1. Runde: Schweiz (St. Galler Bär/Marco Battilana, Pascal Sieber, Claudio Pescia, Skip Ralph Stöckli) - Norwegen (Bent Ramsfjell, Flemming Davanger, Lars Vagberg, Skip Pal Trulsen) 8:3. Irland (Douglas Dryburgh) - Finnland (Markku Uusipaavalniemi) 3:2. Italien (Joël Retornaz) - Russland (Alexander Kirikow) 8:3. Deutschland (Andy Kapp) - Dänemark (Ulrik Schmidt) 11:3. Schottland (David Murdoch) - Schweden (Peter Lindholm) 5:4. -- 2. Runde: Schweiz (Simon Strübin als Nummer 1) - Deutschland (Holger Höhne, Oliver Axnick, Uli Kapp, Skip Andy Kapp) 6:5. Dänemark - Irland 8:6. Schweden - Finnland 8:6. Norwegen - Russland 6:5. Schottland - Italien 7:4.

Rangliste (je 2 Spiele):

1. Schweiz und Schottland je 4. 3. Dänemark, Deutschland, Irland, Italien, Norwegen und Schweden je 2. 9. Finnland und Russland je 0.

Frauen A. 1. Runde: Schweiz (Flims/Michèle Moser, Valeria Spälty, Binia Beeli, Skip Mirjam Ott) - Holland (Erika Doornbos, Margrietha Voskuilen, Ellen van der Cammen, Skip Shari Leibrandt) 7:5. Schweden (Anette Norberg) - Norwegen (Dordi Nordby) 5:3. Schottland (Rhona Martin) - Italien (Diana Gaspari) 8:7 nach Zusatzend.
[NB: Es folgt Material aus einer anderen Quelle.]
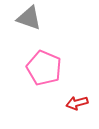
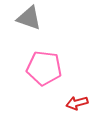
pink pentagon: rotated 16 degrees counterclockwise
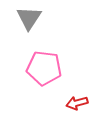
gray triangle: rotated 44 degrees clockwise
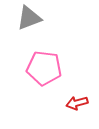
gray triangle: rotated 36 degrees clockwise
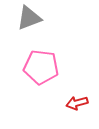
pink pentagon: moved 3 px left, 1 px up
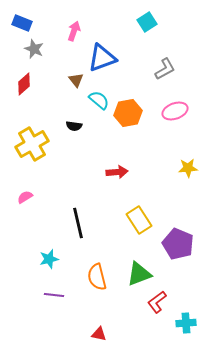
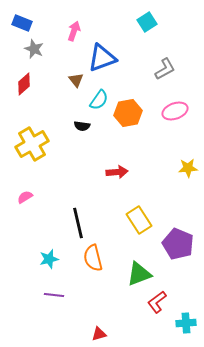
cyan semicircle: rotated 85 degrees clockwise
black semicircle: moved 8 px right
orange semicircle: moved 4 px left, 19 px up
red triangle: rotated 28 degrees counterclockwise
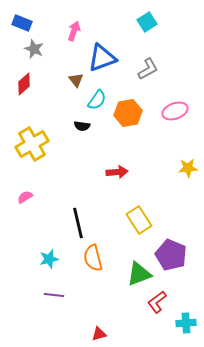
gray L-shape: moved 17 px left
cyan semicircle: moved 2 px left
purple pentagon: moved 7 px left, 11 px down
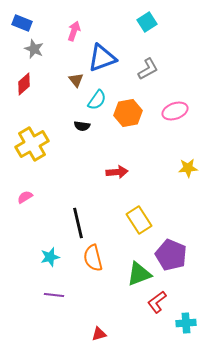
cyan star: moved 1 px right, 2 px up
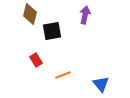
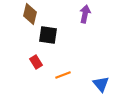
purple arrow: moved 1 px up
black square: moved 4 px left, 4 px down; rotated 18 degrees clockwise
red rectangle: moved 2 px down
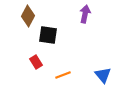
brown diamond: moved 2 px left, 2 px down; rotated 15 degrees clockwise
blue triangle: moved 2 px right, 9 px up
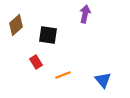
brown diamond: moved 12 px left, 9 px down; rotated 20 degrees clockwise
blue triangle: moved 5 px down
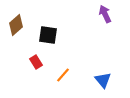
purple arrow: moved 20 px right; rotated 36 degrees counterclockwise
orange line: rotated 28 degrees counterclockwise
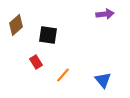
purple arrow: rotated 108 degrees clockwise
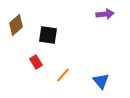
blue triangle: moved 2 px left, 1 px down
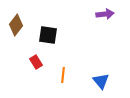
brown diamond: rotated 10 degrees counterclockwise
orange line: rotated 35 degrees counterclockwise
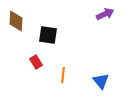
purple arrow: rotated 18 degrees counterclockwise
brown diamond: moved 4 px up; rotated 35 degrees counterclockwise
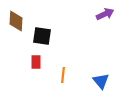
black square: moved 6 px left, 1 px down
red rectangle: rotated 32 degrees clockwise
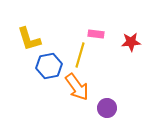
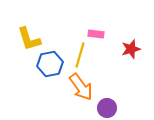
red star: moved 7 px down; rotated 12 degrees counterclockwise
blue hexagon: moved 1 px right, 2 px up
orange arrow: moved 4 px right
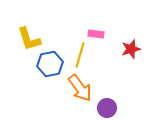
orange arrow: moved 1 px left, 1 px down
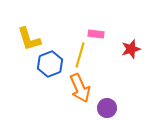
blue hexagon: rotated 10 degrees counterclockwise
orange arrow: rotated 12 degrees clockwise
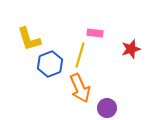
pink rectangle: moved 1 px left, 1 px up
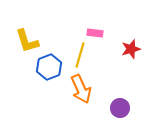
yellow L-shape: moved 2 px left, 2 px down
blue hexagon: moved 1 px left, 3 px down
orange arrow: moved 1 px right, 1 px down
purple circle: moved 13 px right
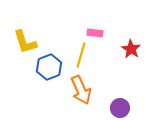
yellow L-shape: moved 2 px left, 1 px down
red star: rotated 24 degrees counterclockwise
yellow line: moved 1 px right
orange arrow: moved 1 px down
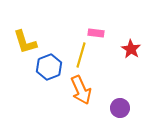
pink rectangle: moved 1 px right
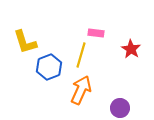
orange arrow: rotated 132 degrees counterclockwise
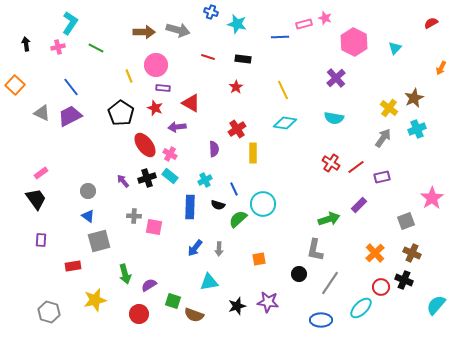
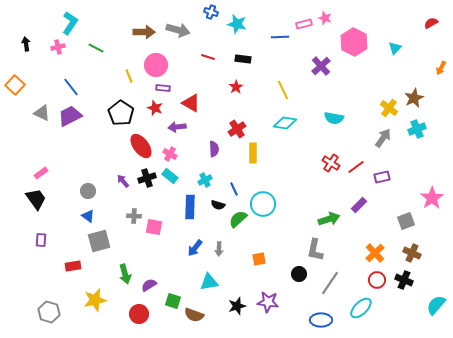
purple cross at (336, 78): moved 15 px left, 12 px up
red ellipse at (145, 145): moved 4 px left, 1 px down
red circle at (381, 287): moved 4 px left, 7 px up
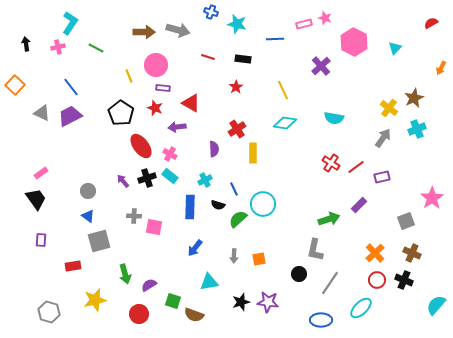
blue line at (280, 37): moved 5 px left, 2 px down
gray arrow at (219, 249): moved 15 px right, 7 px down
black star at (237, 306): moved 4 px right, 4 px up
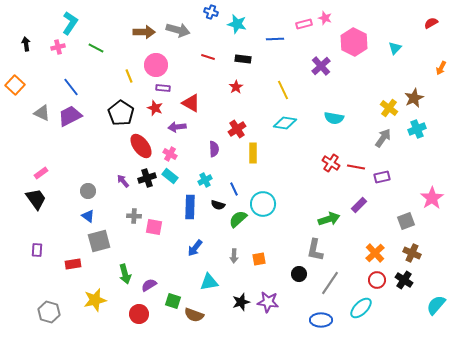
red line at (356, 167): rotated 48 degrees clockwise
purple rectangle at (41, 240): moved 4 px left, 10 px down
red rectangle at (73, 266): moved 2 px up
black cross at (404, 280): rotated 12 degrees clockwise
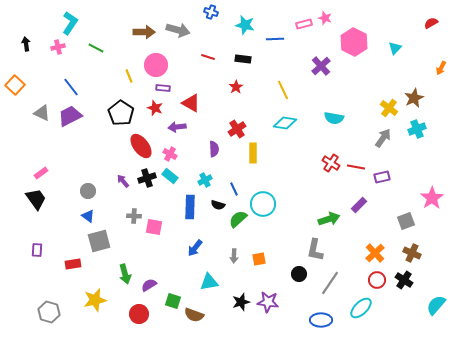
cyan star at (237, 24): moved 8 px right, 1 px down
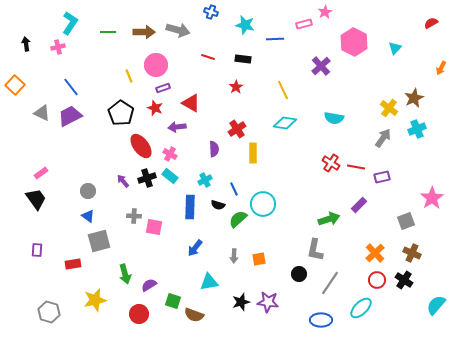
pink star at (325, 18): moved 6 px up; rotated 24 degrees clockwise
green line at (96, 48): moved 12 px right, 16 px up; rotated 28 degrees counterclockwise
purple rectangle at (163, 88): rotated 24 degrees counterclockwise
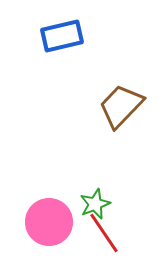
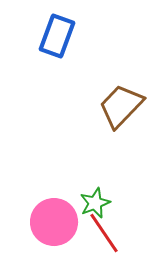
blue rectangle: moved 5 px left; rotated 57 degrees counterclockwise
green star: moved 1 px up
pink circle: moved 5 px right
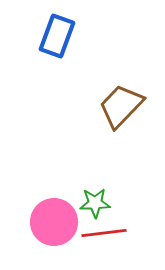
green star: rotated 20 degrees clockwise
red line: rotated 63 degrees counterclockwise
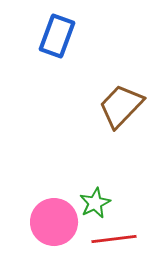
green star: rotated 24 degrees counterclockwise
red line: moved 10 px right, 6 px down
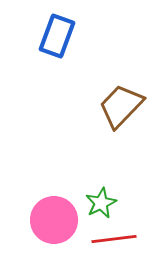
green star: moved 6 px right
pink circle: moved 2 px up
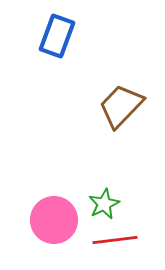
green star: moved 3 px right, 1 px down
red line: moved 1 px right, 1 px down
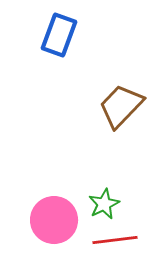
blue rectangle: moved 2 px right, 1 px up
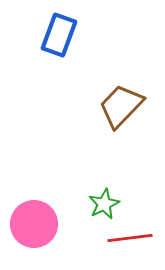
pink circle: moved 20 px left, 4 px down
red line: moved 15 px right, 2 px up
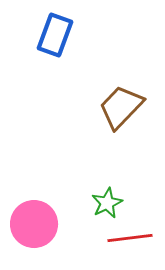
blue rectangle: moved 4 px left
brown trapezoid: moved 1 px down
green star: moved 3 px right, 1 px up
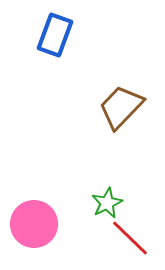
red line: rotated 51 degrees clockwise
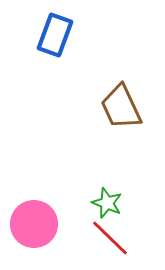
brown trapezoid: rotated 69 degrees counterclockwise
green star: rotated 24 degrees counterclockwise
red line: moved 20 px left
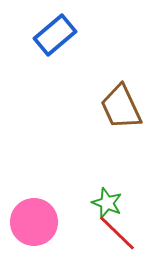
blue rectangle: rotated 30 degrees clockwise
pink circle: moved 2 px up
red line: moved 7 px right, 5 px up
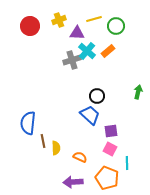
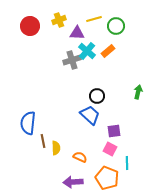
purple square: moved 3 px right
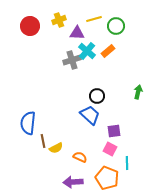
yellow semicircle: rotated 64 degrees clockwise
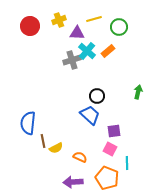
green circle: moved 3 px right, 1 px down
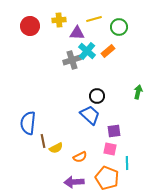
yellow cross: rotated 16 degrees clockwise
pink square: rotated 16 degrees counterclockwise
orange semicircle: rotated 128 degrees clockwise
purple arrow: moved 1 px right
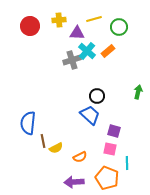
purple square: rotated 24 degrees clockwise
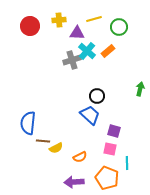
green arrow: moved 2 px right, 3 px up
brown line: rotated 72 degrees counterclockwise
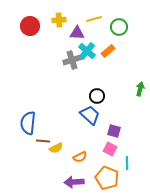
pink square: rotated 16 degrees clockwise
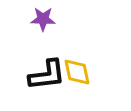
Dänemark (Dorthe Holm) - Finnland (Katja Kiiskinen) 9:4 Russland (Ludmilla Priwiwkowa) - Österreich (Claudia Toth) 8:3. -- 2. Runde: Schweiz - Finnland (Sanna Puustinen, Heidi Hossi, Tiina Kölhi, Skip Katja Kiiskinen) 10:6. Norwegen - Dänemark 6:5. Schweden - Schottland 10:1. Holland - Österreich 11:6. Italien - Russland 10:5.

Rangliste (je 2 Spiele):

1. Schweiz und Schweden je 4. 3. Dänemark, Holland, Italien, Norwegen, Russland und Schottland je 2. 9. Finnland und Österreich je 0.